▶ ACTIVITY:
State how many lines in the records below contain the string "series" with matching case. Give only the number.

▶ DATA FOR THIS EXERCISE:
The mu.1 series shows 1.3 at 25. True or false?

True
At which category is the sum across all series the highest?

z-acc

...

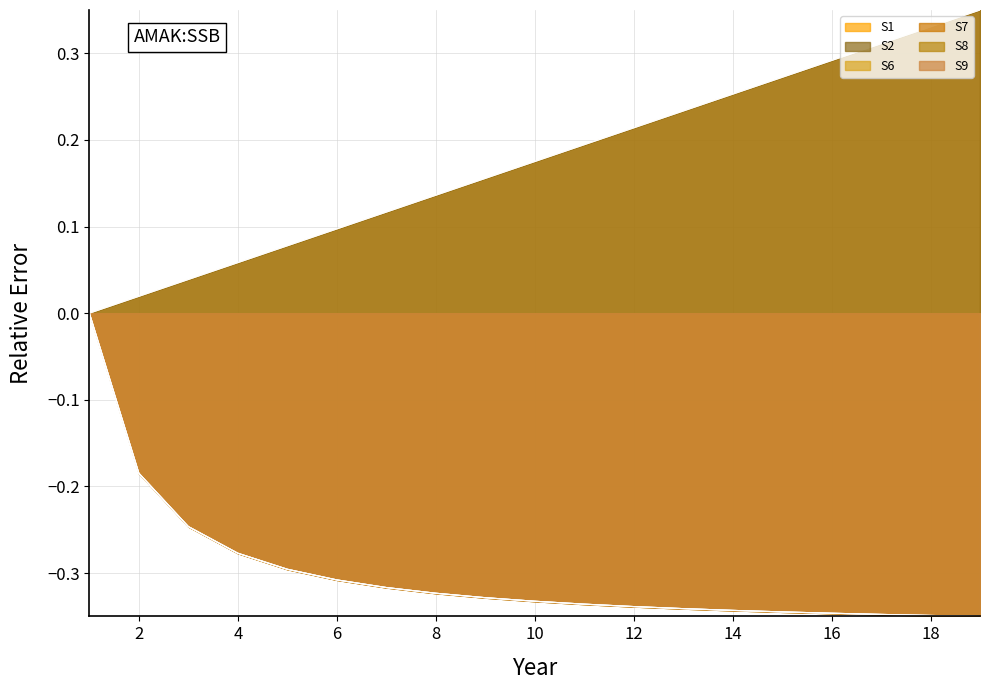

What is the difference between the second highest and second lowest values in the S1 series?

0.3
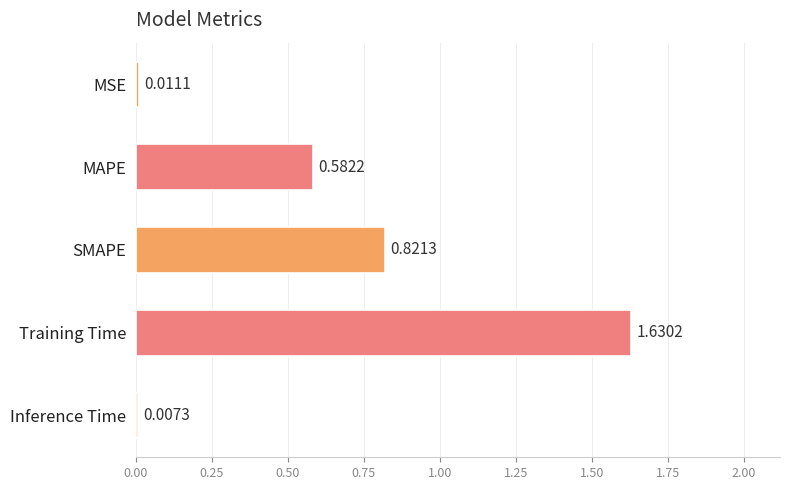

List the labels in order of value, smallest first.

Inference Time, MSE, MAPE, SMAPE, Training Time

* * *

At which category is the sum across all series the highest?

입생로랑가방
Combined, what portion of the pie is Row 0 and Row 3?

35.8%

▶ RESPONSE BELOW:
4